I need to calculate variable Nfj in the following equation:

ea_M = (sf/E)*(2*Nfj)^b + ef*(2*Nfj)^c

so that it is equal to 4 different values of ea: 5.0900e-04, 4.3626e-04, 3.6358e-04, and 2.9084e-04. The results should be 4 values of Nfj which should be stored in results. I am rounding because I think that it is not possible to calculated exactly equal values of ea, without rounding the equality would always be false.
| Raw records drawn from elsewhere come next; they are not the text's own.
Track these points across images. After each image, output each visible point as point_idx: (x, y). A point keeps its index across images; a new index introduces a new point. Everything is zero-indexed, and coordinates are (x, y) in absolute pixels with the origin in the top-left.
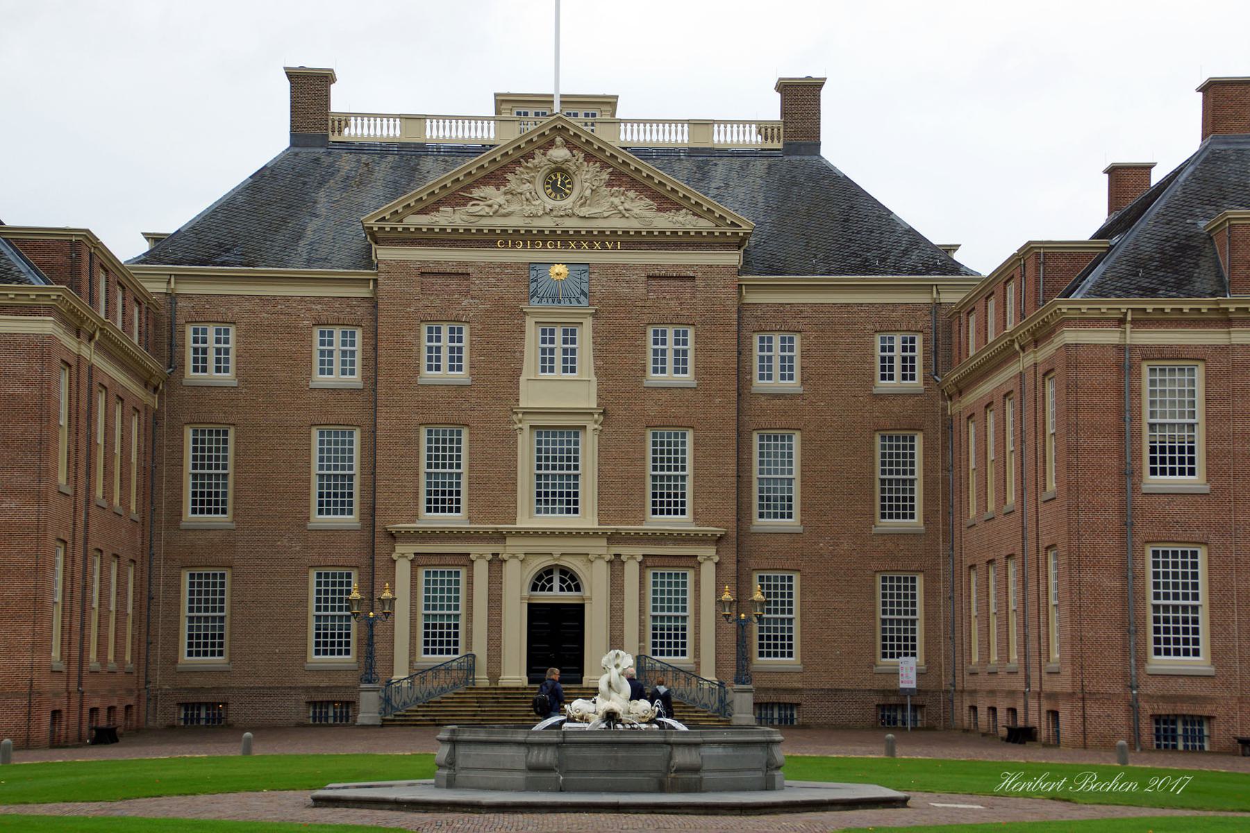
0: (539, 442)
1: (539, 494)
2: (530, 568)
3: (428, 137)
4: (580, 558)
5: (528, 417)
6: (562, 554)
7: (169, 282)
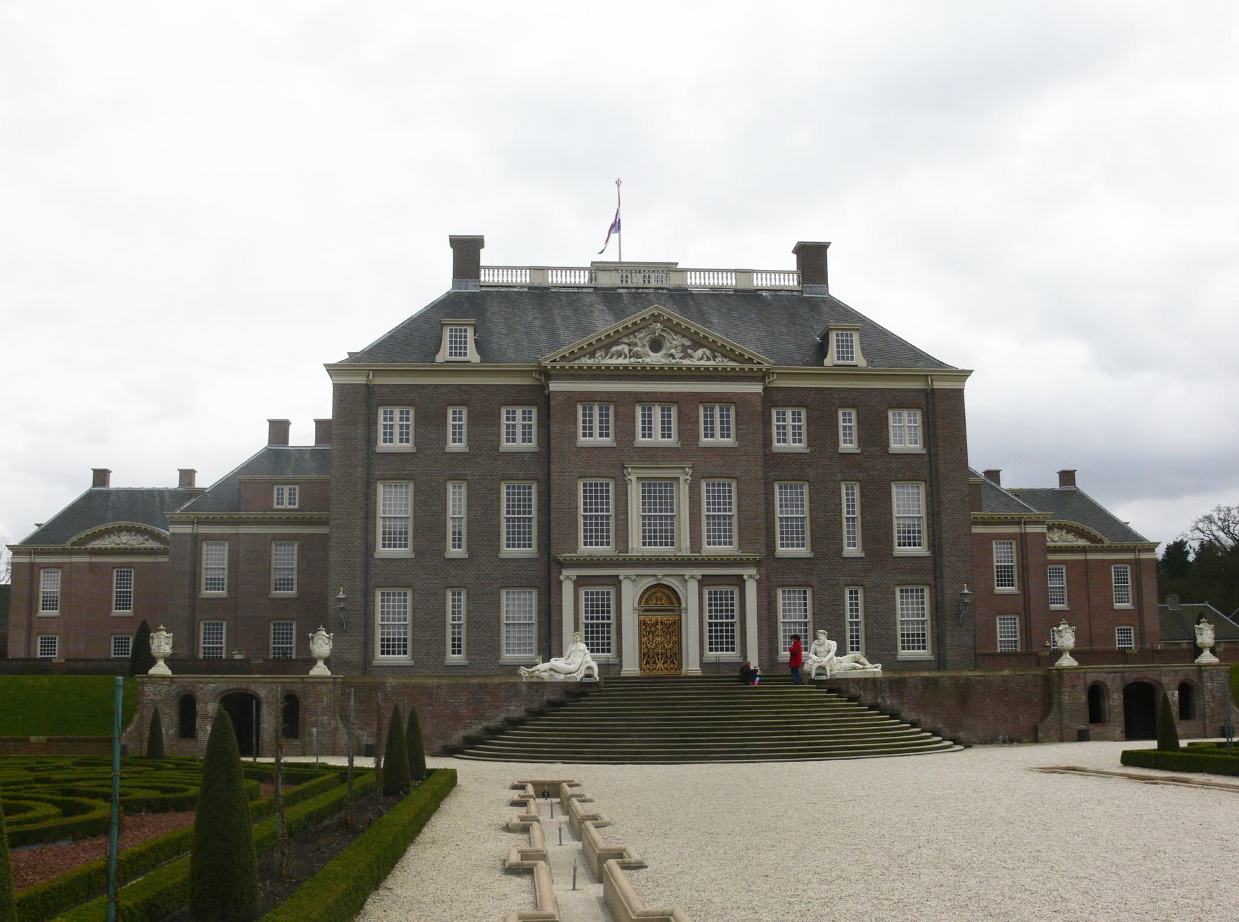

I wrote for it this code, but it does not work as expected: the script runs for a very long time without any results. How can I fix it to work correctly?

sf = 882.07;
ef = 0.59;
b = -0.102969;
c = -0.58;
E = 210000;
ea = [5.0900e-04; 4.3626e-04; 3.6358e-04; 2.9084e-04]

for pos = 1:length(ea)
  for Nfj = 1e3:10:1e12
    ea_M = (sf/E)*(2*Nfj)^b + ef*(2*Nfj)^c;
    if  round(ea_M * 10^5)/10^5 == round(ea(pos) * 10^5)/10^5;
      disp(ea_M)
      disp(Nfj)
      results(pos) = Nfj;
    end
  end
end

Solution

  • You are trying every 10th value, from 103 to 1012: there are 1011 values here to try! This is of course a lot. You will be searching for ever, and you might skip the actual value that would make the equality true.

    If you are not able to solve the equation manually, you can use a numerical solver. Let's first print the function:

    sf = 882.07;
    ef = 0.59;
    b = -0.102969;
    c = -0.58;
    E = 210000;
    
    ea_M = @(Nfj) (sf/E)*(2*Nfj).^b + ef*(2*Nfj).^c;
    
    Nfj = logspace(3,12,1000);
    plot(Nfj, ea_M(Nfj))
    set(gca, 'xscale', 'log')
    

    plot generated by code above

    It looks like this function is nicely monotonic, and the four values you are looking for are in the interval of 103 to 1012 you were searching. To find where it equals one of your values, we can subtract that value and find where it equals zero. You can very quickly narrow down your search if you start at a point where the function is larger than zero, and one where it is smaller than zero. You halve the interval every time, keeping the half of the interval that contains the zero crossing. The fzero function does just this.

    ea = [5.0900e-04; 4.3626e-04; 3.6358e-04; 2.9084e-04];
    results = zeros(size(ea));
    for pos = 1:numel(ea)
       results(pos) = fzero(@(Nfj) ea_M(Nfj) - ea(pos), [1e3,1e12]);
    end
    results
    

    In MATLAB, this code runs in a small fraction of a second and outputs:

    results =
    
       1.0e+10 *
    
        0.0429
        0.1849
        1.0627
        9.1919
    

    and ea_M(results) - ea is approximately zero.


    A few notes on the code I posted here:

    1. ea_M is defined as an anonymous function. This makes it easier to reuse the expression, rather than writing it over and over again. I replaced ^ with .^ to allow this function to do the computation on an array of Nfj values at once, rather than only single values. This is necessary for the fzero call.

    2. I plotted the function on a logarithmic scale, because this function calls for that. The same is not true for all functions.

    3. I preallocated the results array, you should avoid increasing the size of an array in a loop.